El exdirector de Fedesarrollo Luis Fernando Mejía lanzó una advertencia directa al Gobierno sobre la posibilidad de impulsar un nuevo aumento del salario mínimo en medio del actual contexto económico. Según su análisis, insistir en esa estrategia podría agravar las presiones inflacionarias y desencadenar una cadena de efectos adversos que terminarían afectando, sobre todo, a los hogares más vulnerables.
Para Mejía, la discusión no puede desligarse de las decisiones recientes del Banco de la República, que optó por mantener una política monetaria restrictiva, elevando las tasas de interés como respuesta al comportamiento de los precios. En su concepto, una de las razones de fondo que explica ese endurecimiento ha sido precisamente el fuerte incremento del salario mínimo para este año, que superó el 23%.

“Es una muy mala idea que el Gobierno esté pensando en subir el salario mínimo producto de las decisiones que ha adoptado el Banco de la República en términos de subir su tasa de interés”, advirtió. A su juicio, ese aumento ya tuvo efectos visibles en las expectativas de inflación: “antes estaban por debajo del 5%, ahora estamos hablando de una expectativa que supera el 6,4% al cierre de este año”.
El economista explicó que insistir en nuevos incrementos podría alimentar un círculo difícil de contener. “Si el Gobierno insiste con esta estrategia, lo que va a generar es un aumento adicional de las expectativas de inflación y de la inflación para este año, lo que obligará al Banco Central a subir aún más su tasa de interés”, señaló. Ese escenario, añadió, podría derivar en una dinámica que describió como una “espiral inflacionaria”.
En términos prácticos, el mecanismo sería el siguiente, aumentos reiterados del salario mínimo presionan los costos y las expectativas de precios, lo que eleva la inflación; a su vez, el banco central responde con tasas de interés más altas para contenerla; y, frente a ese encarecimiento del crédito y la pérdida de poder adquisitivo, el Gobierno podría verse tentado a decretar nuevos incrementos salariales. “Mayor aumento del salario mínimo, mayor inflación, tasas de interés más altas y, por ende, otra vez el Gobierno tratando de compensar con subas adicionales del salario mínimo”, resumió.
Para sustentar su advertencia, Mejía recordó experiencias internacionales que, en su criterio, muestran los riesgos de ese camino. Mencionó el caso de Turquía durante el gobierno de Recep Tayyip Erdoğan, donde se combinaron presiones políticas sobre el banco central, reducciones en las tasas de interés en medio de alta inflación y aumentos recurrentes del salario mínimo. “Esto no es una teoría”, dijo, al señalar que esas decisiones terminaron generando una escalada inflacionaria aún mayor.

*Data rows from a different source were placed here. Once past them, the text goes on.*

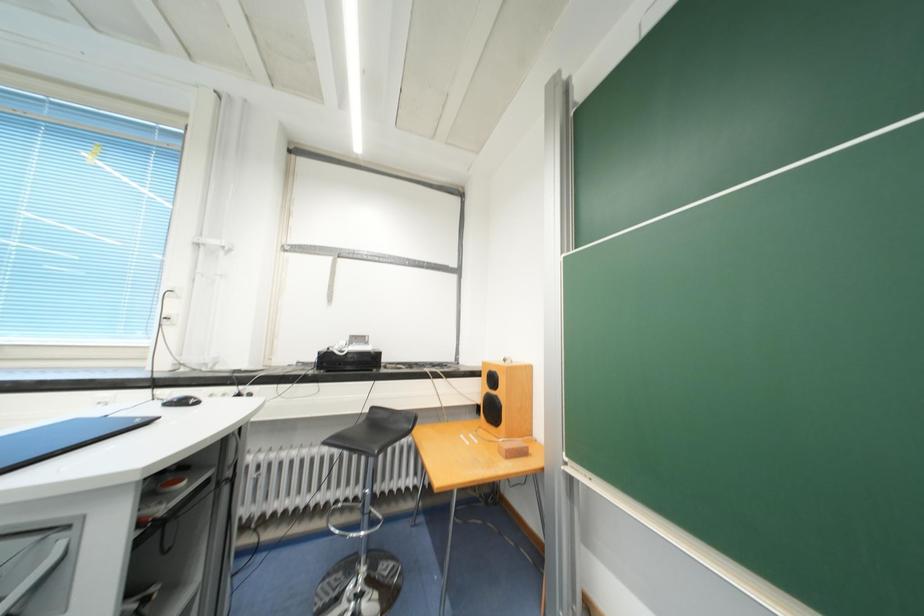
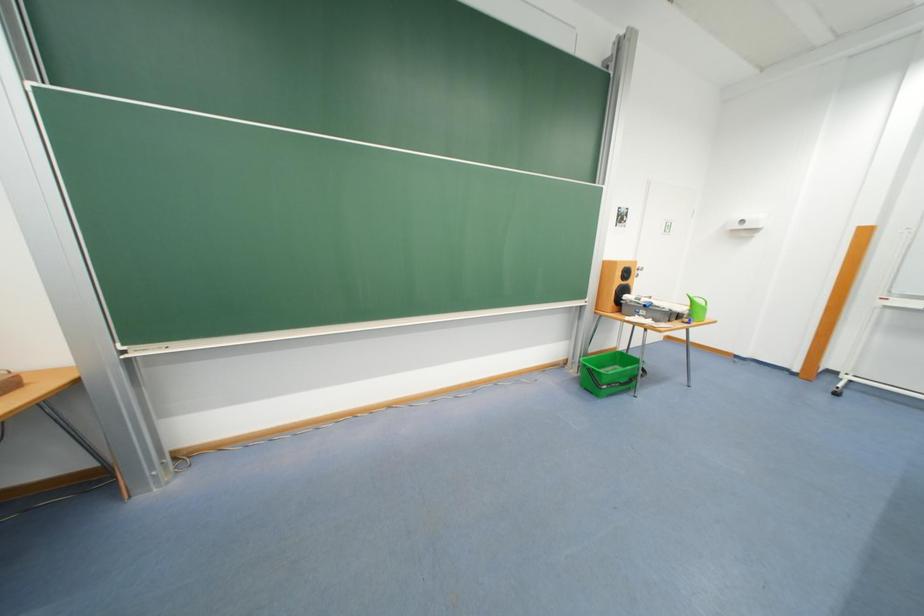
The first image is from the beginning of the video and the second image is from the end. How did the camera likely rotate when shooting the video?

The rotation direction of the camera is right-down.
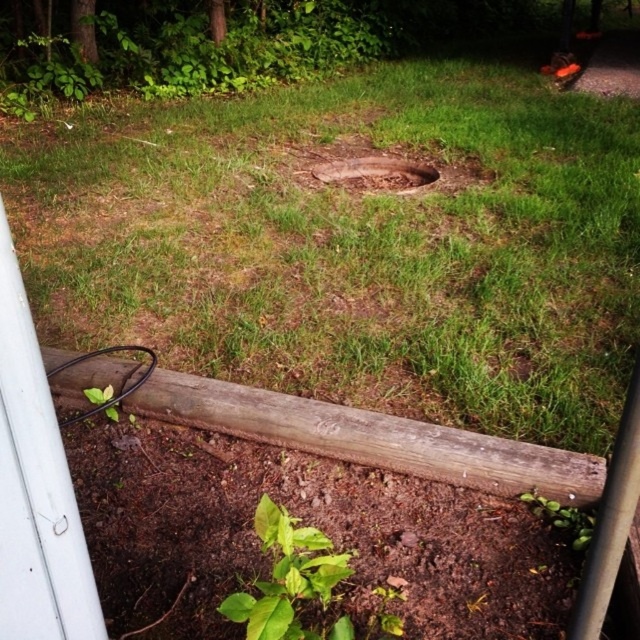
Consider the image. Between green leafy plant at lower center and brown dirt hole at center, which one appears on the right side from the viewer's perspective?

Positioned to the right is brown dirt hole at center.

Measure the distance between green leafy plant at lower center and brown dirt hole at center.

The distance of green leafy plant at lower center from brown dirt hole at center is 3.38 meters.

Is point (324, 596) positioned after point (394, 166)?

No, (324, 596) is closer to viewer.

Identify the location of green leafy plant at lower center. (289, 579).

Can you confirm if green grass at center is bigger than brown dirt hole at center?

Indeed, green grass at center has a larger size compared to brown dirt hole at center.

Measure the distance from green grass at center to brown dirt hole at center.

green grass at center and brown dirt hole at center are 63.99 centimeters apart.

What are the coordinates of `green grass at center` in the screenshot? It's located at (355, 246).

This screenshot has height=640, width=640. In order to click on green grass at center in this screenshot , I will do `click(355, 246)`.

Who is shorter, green leafy plant at lower center or green leafy weed at lower center?

Standing shorter between the two is green leafy weed at lower center.

Can you confirm if green leafy plant at lower center is positioned below green leafy weed at lower center?

Correct, green leafy plant at lower center is located below green leafy weed at lower center.

In order to click on green leafy plant at lower center in this screenshot , I will do `click(289, 579)`.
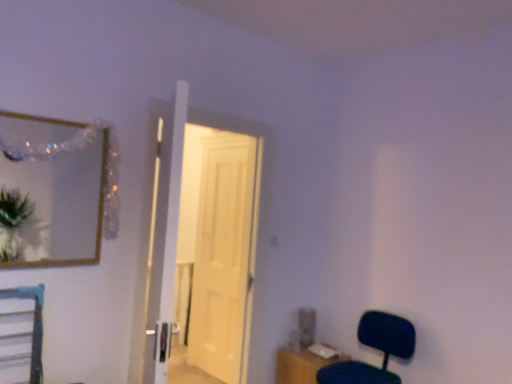
Question: From the image's perspective, relative to matte black chair at lower right, is wooden frame mirror at upper left above or below?

Choices:
 (A) below
 (B) above

Answer: (B)

Question: Considering their positions, is wooden frame mirror at upper left located in front of or behind matte black chair at lower right?

Choices:
 (A) front
 (B) behind

Answer: (A)

Question: Considering the real-world distances, which object is closest to the white glossy door at center, the 2th door positioned from the front?

Choices:
 (A) wooden table at lower right
 (B) matte black chair at lower right
 (C) wooden frame mirror at upper left
 (D) white wooden door at center, which appears as the first door when viewed from the front

Answer: (D)

Question: Which of these objects is positioned farthest from the wooden frame mirror at upper left?

Choices:
 (A) matte black chair at lower right
 (B) white glossy door at center, which ranks as the 1th door in back-to-front order
 (C) white wooden door at center, the second door from the back
 (D) wooden table at lower right

Answer: (A)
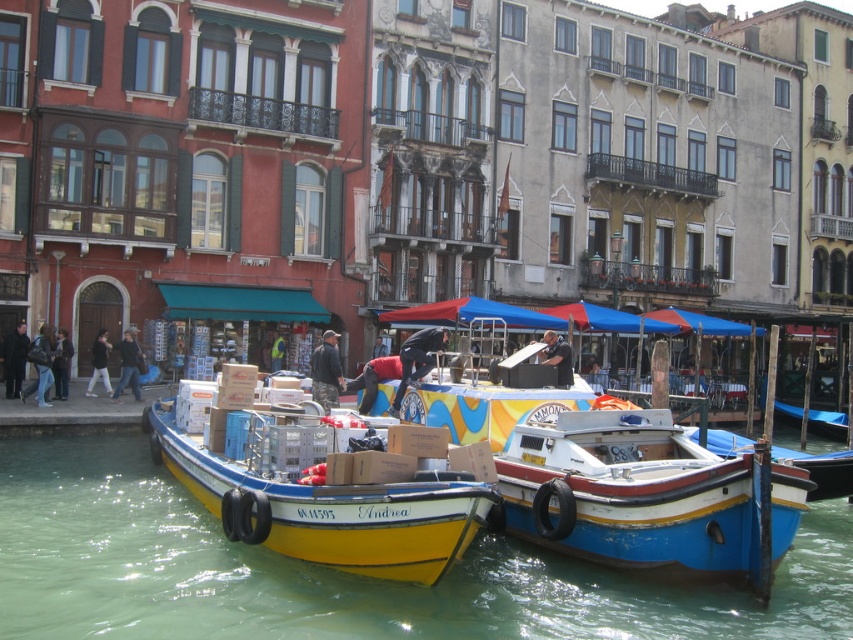
You are standing on the dock and see the green water at boat center and the yellow matte boat at center. Which object is positioned to the right when looking at them from the dock?

The green water at boat center is to the right of the yellow matte boat at center.

You are standing on the dock and see the yellow matte boat at center and the dark gray fabric jacket at lower left. Which object is positioned to the right of the other?

The yellow matte boat at center is positioned to the right of the dark gray fabric jacket at lower left.

You are a tourist standing at the edge of the canal in Venice. You notice a black fabric jacket at center. Based on its position, can you determine if it is closer to the left boat or the right boat?

The black fabric jacket at center is located at point (416, 358), which places it closer to the right boat.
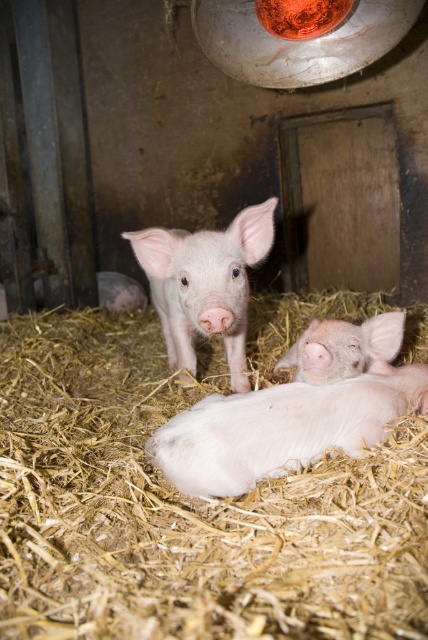
You are a farmer checking the pigsty. You see the light brown straw at center and the pink smooth piglet at center. Which object is closer to you?

The light brown straw at center is closer to you because it is in front of the pink smooth piglet at center.

What is the color of the material located at the coordinates point (184, 508) in the image?

The point (184, 508) indicates light brown straw at center.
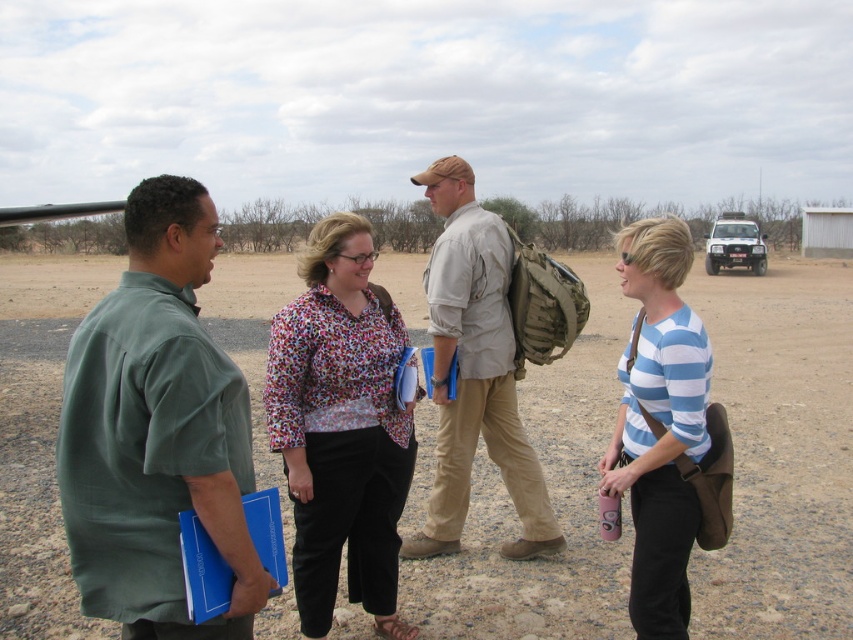
What is the location of the point with coordinates [781,451] in the image?

The point with coordinates [781,451] is located on the dirt field at center.

You are standing in the savanna landscape and see two points marked in the image. Which point is closer to you, point (x=614, y=289) or point (x=218, y=368)?

Point (x=614, y=289) is further to the viewer than point (x=218, y=368), so the closer point is point (x=218, y=368).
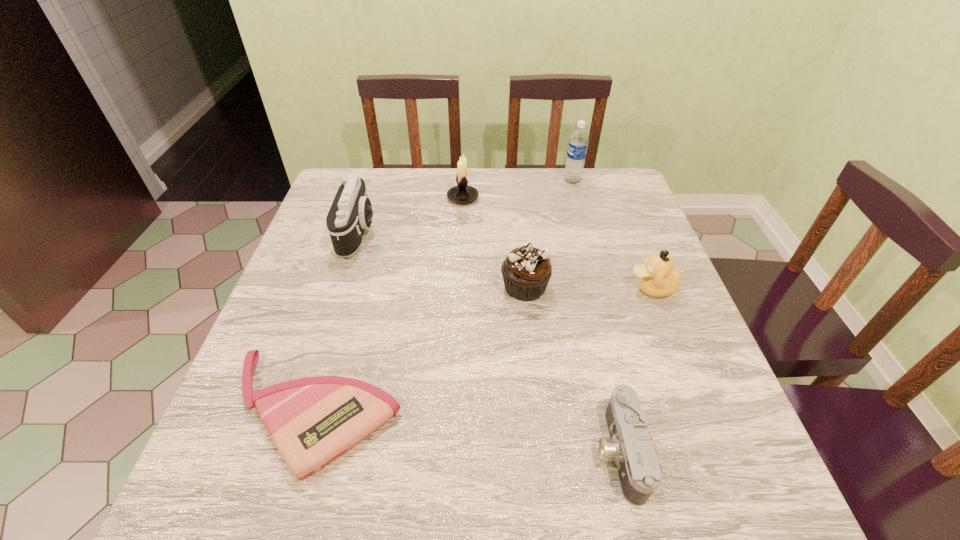
Identify the location of object that is positioned at the far left corner. (351, 213).

The image size is (960, 540). Identify the location of object at the near left corner. (312, 421).

Where is `object located in the far right corner section of the desktop`? The image size is (960, 540). object located in the far right corner section of the desktop is located at coordinates (578, 143).

Locate an element on the screen. Image resolution: width=960 pixels, height=540 pixels. free location at the far edge is located at coordinates (522, 171).

In the image, there is a desktop. Find the location of `vacant space at the near edge`. vacant space at the near edge is located at coordinates (393, 502).

The height and width of the screenshot is (540, 960). I want to click on free region at the left edge of the desktop, so click(x=346, y=273).

This screenshot has width=960, height=540. In the image, there is a desktop. In order to click on vacant space at the right edge in this screenshot , I will do `click(707, 408)`.

You are a GUI agent. You are given a task and a screenshot of the screen. Output one action in this format:
    pyautogui.click(x=<x>, y=<y>)
    Task: Click on the free space at the far right corner
    This screenshot has width=960, height=540.
    Given the screenshot: What is the action you would take?
    pyautogui.click(x=580, y=191)

What are the coordinates of `unoccupied position between the duckling and the cupcake` in the screenshot? It's located at (588, 288).

Identify the location of vacant area that lies between the third object from left to right and the farther camera. Image resolution: width=960 pixels, height=540 pixels. (411, 215).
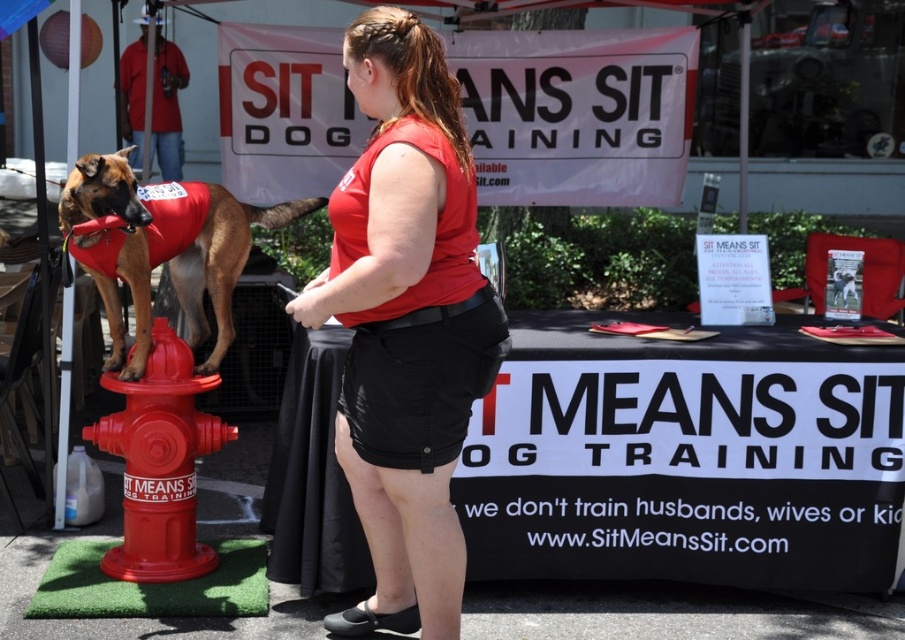
Question: Does matte red shirt at center have a greater width compared to shiny plastic fire hydrant at lower left?

Choices:
 (A) yes
 (B) no

Answer: (A)

Question: Which object is the closest to the matte red shirt at center?

Choices:
 (A) matte red vest at left
 (B) shiny plastic fire hydrant at lower left

Answer: (B)

Question: Which object is closer to the camera taking this photo?

Choices:
 (A) matte red vest at left
 (B) shiny plastic fire hydrant at lower left

Answer: (A)

Question: Which point is closer to the camera?

Choices:
 (A) (446, 212)
 (B) (157, 237)
 (C) (108, 384)

Answer: (A)

Question: Can you confirm if matte red shirt at center is positioned to the left of shiny plastic fire hydrant at lower left?

Choices:
 (A) yes
 (B) no

Answer: (B)

Question: Does matte red shirt at center have a smaller size compared to matte red vest at left?

Choices:
 (A) yes
 (B) no

Answer: (B)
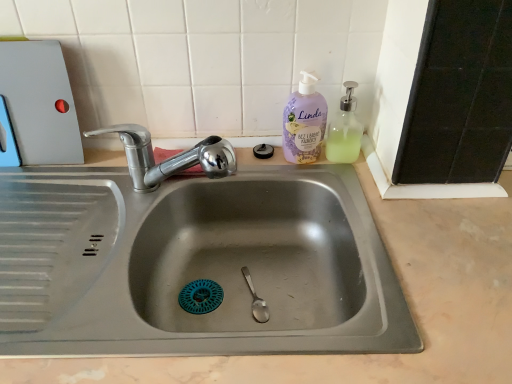
Question: Does clear plastic soap dispenser at upper right have a lesser width compared to lavender-colored pump bottle at upper right?

Choices:
 (A) yes
 (B) no

Answer: (B)

Question: Can you confirm if clear plastic soap dispenser at upper right is taller than lavender-colored pump bottle at upper right?

Choices:
 (A) yes
 (B) no

Answer: (B)

Question: Could you tell me if clear plastic soap dispenser at upper right is turned towards lavender-colored pump bottle at upper right?

Choices:
 (A) no
 (B) yes

Answer: (A)

Question: From a real-world perspective, is clear plastic soap dispenser at upper right beneath lavender-colored pump bottle at upper right?

Choices:
 (A) yes
 (B) no

Answer: (A)

Question: Is lavender-colored pump bottle at upper right at the back of clear plastic soap dispenser at upper right?

Choices:
 (A) yes
 (B) no

Answer: (B)

Question: From a real-world perspective, does clear plastic soap dispenser at upper right stand above lavender-colored pump bottle at upper right?

Choices:
 (A) yes
 (B) no

Answer: (B)

Question: Does matte plastic cutting board at upper left have a lesser width compared to chrome metallic faucet at upper left?

Choices:
 (A) yes
 (B) no

Answer: (A)

Question: Is matte plastic cutting board at upper left at the right side of chrome metallic faucet at upper left?

Choices:
 (A) no
 (B) yes

Answer: (A)

Question: Would you say matte plastic cutting board at upper left contains chrome metallic faucet at upper left?

Choices:
 (A) yes
 (B) no

Answer: (B)

Question: Does matte plastic cutting board at upper left turn towards chrome metallic faucet at upper left?

Choices:
 (A) no
 (B) yes

Answer: (A)

Question: Is the depth of matte plastic cutting board at upper left less than that of chrome metallic faucet at upper left?

Choices:
 (A) yes
 (B) no

Answer: (B)

Question: Does matte plastic cutting board at upper left come behind chrome metallic faucet at upper left?

Choices:
 (A) yes
 (B) no

Answer: (A)

Question: From a real-world perspective, is chrome metallic faucet at upper left located higher than lavender-colored pump bottle at upper right?

Choices:
 (A) yes
 (B) no

Answer: (B)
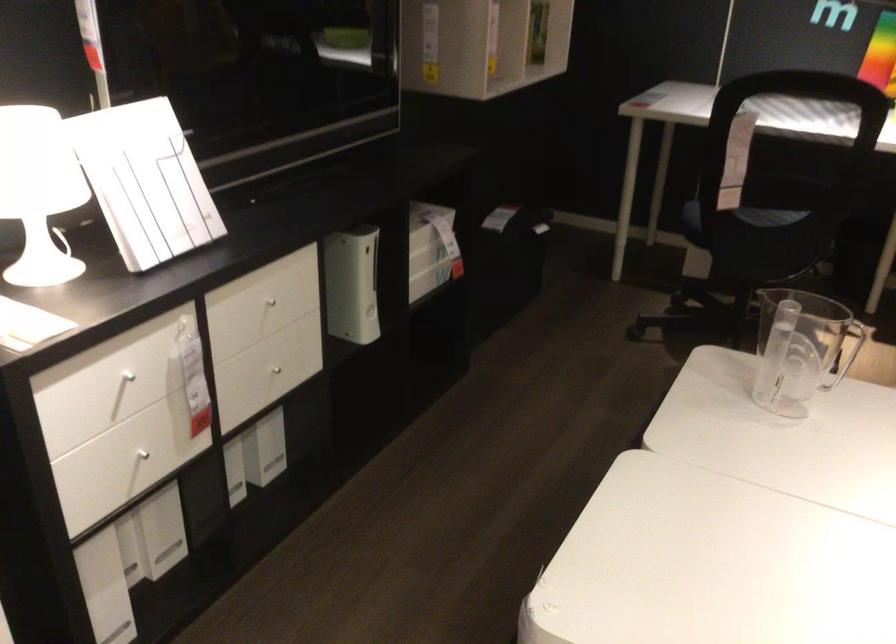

Desde su perspectiva, Colombia debería evitar replicar ese tipo de dinámicas. “Colombia no puede entrar en esa lógica porque sería altamente perjudicial”, insistió. En particular, subrayó el impacto social de la inflación, a la que calificó como un “impuesto” que recae con más fuerza sobre quienes tienen menores ingresos. “No olvidemos que la inflación es un impuesto a la tenencia de efectivo que afecta especialmente a las personas más pobres”, afirmó.
Más allá del debate económico, Mejía también planteó reparos desde el punto de vista jurídico. Según explicó, el Gobierno no tendría la facultad de decretar de manera unilateral un nuevo incremento del salario mínimo sin seguir el procedimiento establecido por la ley.
“La Constitución y la ley obligan a que los aumentos del salario mínimo se deban discutir en el seno de la Comisión de Concertación de Políticas Laborales y Salariales”, señaló. Este espacio reúne a representantes del Gobierno, los empleadores y los trabajadores, y es allí donde, cada año, se negocia el ajuste del salario mínimo.
De acuerdo con Mejía, solo en caso de que no se logre un acuerdo en esa instancia, el Ejecutivo puede intervenir de manera subsidiaria y definir el incremento mediante decreto. Por ello, advirtió que cualquier intento de saltarse ese proceso carecería de sustento legal. “Tendría que convocar a la comisión, surtir un nuevo episodio de discusión y una vez eso se haga, el Gobierno podría eventualmente pensar en un nuevo aumento, pero no lo puede hacer sin convocar a la comisión”, explicó.
El economista fue más allá y anticipó posibles consecuencias jurídicas si se ignoran estos pasos. “De otra manera, ese decreto no tendría ningún fundamento constitucional ni legal y, por supuesto, sería inmediatamente demandado”, concluyó.
Así, el debate sobre el salario mínimo vuelve a ubicarse en el centro de la discusión económica del país, con advertencias que no solo apuntan a los efectos sobre la inflación y las tasas de interés, sino también a los límites legales que enmarcan cualquier decisión en esta materia.